Department of Homeland Security Appropriations Act, 2015

Floor Speech

Location: Washington, DC


Mr. ROSKAM. I thank the chairman for yielding.

Mr. Chairman, I look at this from an entirely different perspective. I look at this as the House of Representatives asserting its will, speaking out, and saying, no, we are not going to be silent in the movement of the President of the United States. If we had done nothing, Mr. Chairman, then the subsequent argument in weeks to come would have been, well, you did nothing. You were silent. You waived your right to assert yourself. You have the power of the purse, and you did nothing.

Well, clearly, we are not doing nothing. Clearly, we are taking it up. And now here it is. We are coming together and we are saying that we don't believe the President has this authority. We are asserting that, and this bill will be debated.

But at the underlying level there is something absolutely incredibly significant and very bright that is happening, regardless of what side of the aisle you are on, because do you know what we are talking about? We are talking about defending a country that we all hold dear.

There was a story I heard from an exchange student, Mr. Chairman, who came to visit the United States. She was asked about her time here--this was a young college student--and they said: What made the biggest impression upon you during your time in the United States? She said this: The number of people who came up to me and said, ``What do you hope to do for a living? What do you want to do?'' And it was totally different for this girl, because the culture that she was coming from, that wasn't her experience, but she came to the United States and there was a brightness to it, an opportunity to it, and a freshness to it. She found it so exciting and so dynamic. That is what we are fighting about. That is what we are fighting for. We are fighting for a nation, to defend a great nation, and to celebrate a great nation. That is worth taking up.

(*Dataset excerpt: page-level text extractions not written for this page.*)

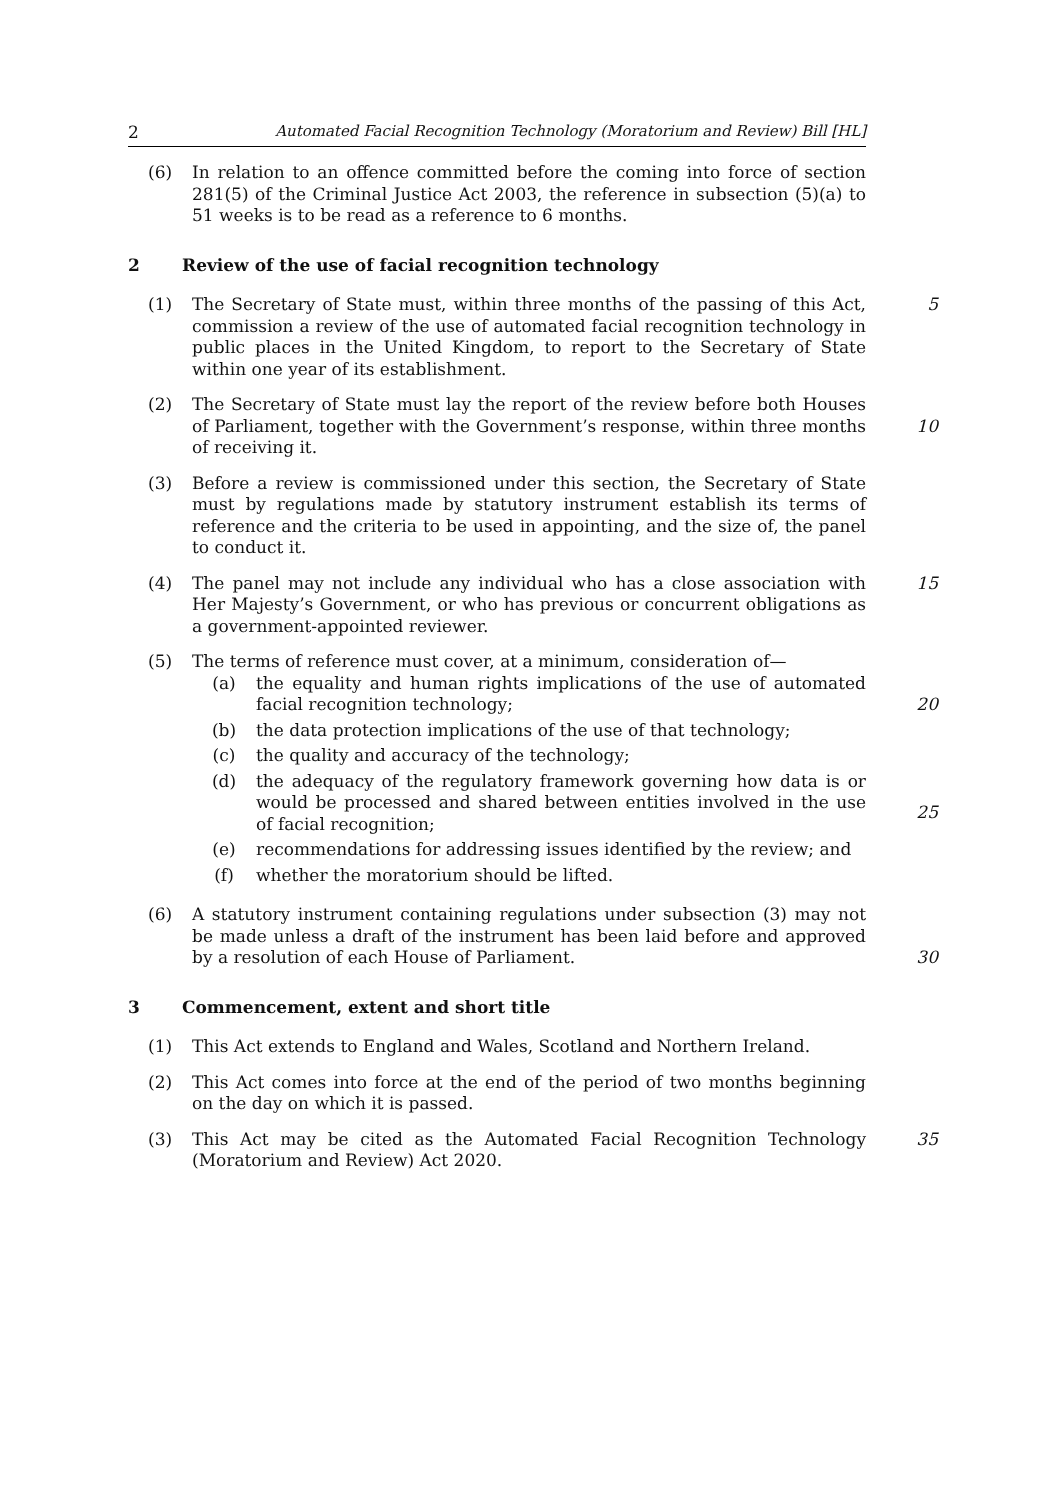2 Automated Facial Recognition Technology (Moratorium and Review) Bill [HL]
(6) In relation to an offence committed before the coming into force of section 281(5) of the Criminal Justice Act 2003, the reference in subsection (5)(a) to 51 weeks is to be read as a reference to 6 months.
2 Review of the use of facial recognition technology
(1) The Secretary of State must, within three months of the passing of this Act, commission a review of the use of automated facial recognition technology in public places in the United Kingdom, to report to the Secretary of State within one year of its establishment.
5
(2) The Secretary of State must lay the report of the review before both Houses of Parliament, together with the Government’s response, within three months of receiving it.
10
(3) Before a review is commissioned under this section, the Secretary of State must by regulations made by statutory instrument establish its terms of reference and the criteria to be used in appointing, and the size of, the panel to conduct it.
(4) The panel may not include any individual who has a close association with Her Majesty’s Government, or who has previous or concurrent obligations as a government-appointed reviewer.
15
(5) The terms of reference must cover, at a minimum, consideration of—
(a) the equality and human rights implications of the use of automated facial recognition technology;
(b) the data protection implications of the use of that technology;
(c) the quality and accuracy of the technology;
(d) the adequacy of the regulatory framework governing how data is or would be processed and shared between entities involved in the use of facial recognition;
(e) recommendations for addressing issues identified by the review; and
(f) whether the moratorium should be lifted.
20
25
(6) A statutory instrument containing regulations under subsection (3) may not be made unless a draft of the instrument has been laid before and approved by a resolution of each House of Parliament.
30
3 Commencement, extent and short title
(1) This Act extends to England and Wales, Scotland and Northern Ireland.
(2) This Act comes into force at the end of the period of two months beginning on the day on which it is passed.
(3) This Act may be cited as the Automated Facial Recognition Technology (Moratorium and Review) Act 2020.
35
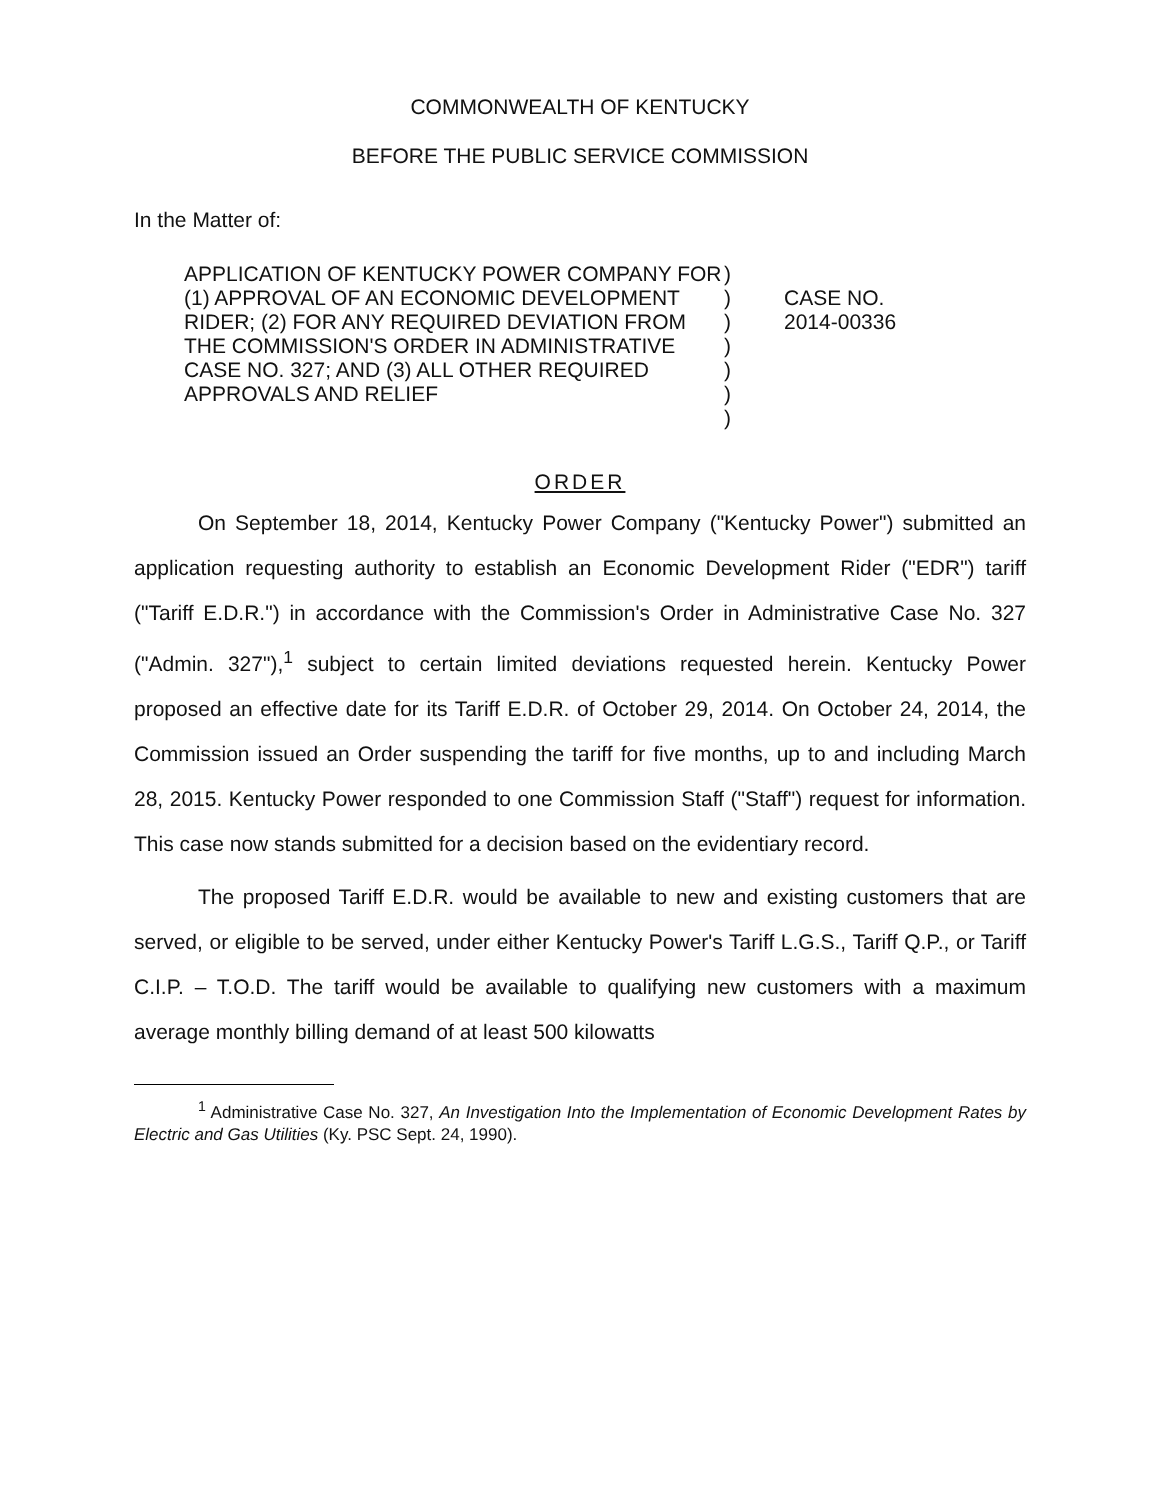COMMONWEALTH OF KENTUCKY
BEFORE THE PUBLIC SERVICE COMMISSION
In the Matter of:
APPLICATION OF KENTUCKY POWER COMPANY FOR (1) APPROVAL OF AN ECONOMIC DEVELOPMENT RIDER; (2) FOR ANY REQUIRED DEVIATION FROM THE COMMISSION'S ORDER IN ADMINISTRATIVE CASE NO. 327; AND (3) ALL OTHER REQUIRED APPROVALS AND RELIEF
)
)
)
)
)
)
)
CASE NO.
2014-00336
ORDER
On September 18, 2014, Kentucky Power Company ("Kentucky Power") submitted an application requesting authority to establish an Economic Development Rider ("EDR") tariff ("Tariff E.D.R.") in accordance with the Commission's Order in Administrative Case No. 327 ("Admin. 327"),<sup>1</sup> subject to certain limited deviations requested herein. Kentucky Power proposed an effective date for its Tariff E.D.R. of October 29, 2014. On October 24, 2014, the Commission issued an Order suspending the tariff for five months, up to and including March 28, 2015. Kentucky Power responded to one Commission Staff ("Staff") request for information. This case now stands submitted for a decision based on the evidentiary record.
The proposed Tariff E.D.R. would be available to new and existing customers that are served, or eligible to be served, under either Kentucky Power's Tariff L.G.S., Tariff Q.P., or Tariff C.I.P. – T.O.D. The tariff would be available to qualifying new customers with a maximum average monthly billing demand of at least 500 kilowatts
<sup>1</sup> Administrative Case No. 327, An Investigation Into the Implementation of Economic Development Rates by Electric and Gas Utilities (Ky. PSC Sept. 24, 1990).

So, look, there are very big differences in this House in the direction to move. There are very deep differences in this House about how we need to deal with the immigration problem.


Mr. ROSKAM. Mr. Chairman, we all need to realize the brightness of this moment.

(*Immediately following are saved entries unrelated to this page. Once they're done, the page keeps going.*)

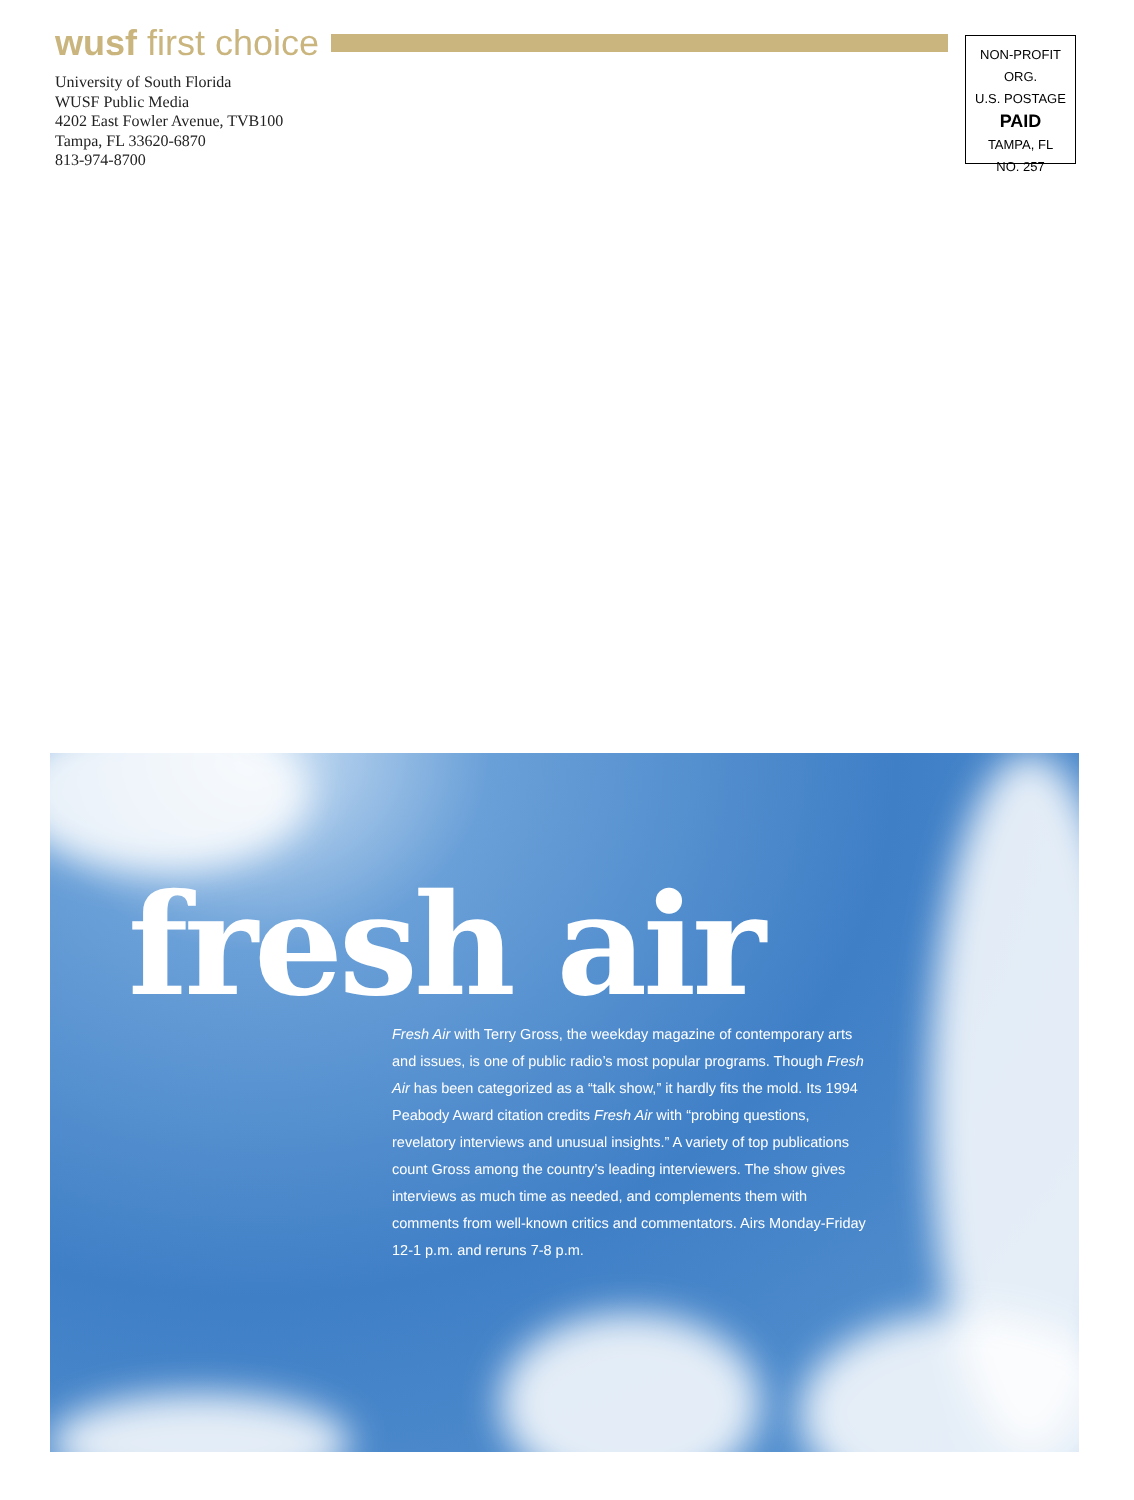wusf first choice
University of South Florida
WUSF Public Media
4202 East Fowler Avenue, TVB100
Tampa, FL 33620-6870
813-974-8700
NON-PROFIT ORG.
U.S. POSTAGE
PAID
TAMPA, FL
NO. 257
fresh air
Fresh Air with Terry Gross, the weekday magazine of contemporary arts and issues, is one of public radio’s most popular programs. Though Fresh Air has been categorized as a “talk show,” it hardly fits the mold. Its 1994 Peabody Award citation credits Fresh Air with “probing questions, revelatory interviews and unusual insights.” A variety of top publications count Gross among the country’s leading interviewers. The show gives interviews as much time as needed, and complements them with comments from well-known critics and commentators. Airs Monday-Friday 12-1 p.m. and reruns 7-8 p.m.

So I respect my colleague and his differences. I respect the other side and their differences. I think we need to go back to Thomas Jefferson, who said this, Mr. Chairman. Jefferson wrote a letter in 1790 to a guy named Charles Clay. He said:

The ground of liberty is to be gained by inches, and we must be contented to secure what we can get from time to time and eternally press forward for what is yet to get. It takes time to persuade men to do even what is for their own good.

Mr. Chairman, this is a game of inches. We need to prevail, we need to move forward, and we need to come together.